Discussion paragraph 3: “Overall, 16 (64%) patients experienced at least one grade 3 gastrointestinal adverse event. Of these, 3 patients consequently withdrew from the study; one due to the dose limiting toxicity of ileus/abdominal pain at a dose of 20 mg/kg, one due to bowel obstruction at a dose of 0.24 mg/kg and one due to a small intestinal obstruction as a dose of 5.0 mg/kg. While the MTD of 5.0 mg/kg was established on the basis the gastrointestinal findings, it is difficult to delineate whether the most frequently reported adverse events during Cantrixil monotherapy (vomiting, nausea, abdominal pain and bowel obstruction) arose from the Cantrixil itself or were a consequence of the IP port. Further exploration of the cause of the grade 3 abdominal pain is required to better define the toxicity profile of Cantrixil.”

Reviewer 3 Report

While i appreciate the temptative reply of the authors, i am concerned about the elusive way to answer, The point of the discontinuation has been absolutely not touched (and the others only marginally)

Author Response

We are surprised at this reviewer’s comments, given the favourable first round review, and had not intended to be elusive in our response. It is simply a case of not having sufficient data to draw definitive conclusions, hence the need for further studies.

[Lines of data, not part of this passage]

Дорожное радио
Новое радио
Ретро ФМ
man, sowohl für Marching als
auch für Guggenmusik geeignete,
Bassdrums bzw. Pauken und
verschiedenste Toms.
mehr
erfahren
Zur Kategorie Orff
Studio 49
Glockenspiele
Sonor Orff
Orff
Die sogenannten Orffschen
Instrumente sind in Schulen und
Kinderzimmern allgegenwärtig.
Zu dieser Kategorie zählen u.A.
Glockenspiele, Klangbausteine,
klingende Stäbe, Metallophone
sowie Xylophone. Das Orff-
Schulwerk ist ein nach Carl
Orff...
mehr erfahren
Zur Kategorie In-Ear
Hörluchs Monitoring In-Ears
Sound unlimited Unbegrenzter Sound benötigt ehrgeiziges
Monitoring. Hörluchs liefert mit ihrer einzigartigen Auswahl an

We have added additional information about patients withdrawn from the study due to GI adverse events (see response to reviewer 1, round 2). Interpretation of the safety data are limited by the small sample size of this phase 1 study. It is for this reason that we have commented on the need for further studies at numerous points within the discussion. Hopefully future research in a larger population can be directed to answer these important clinical questions.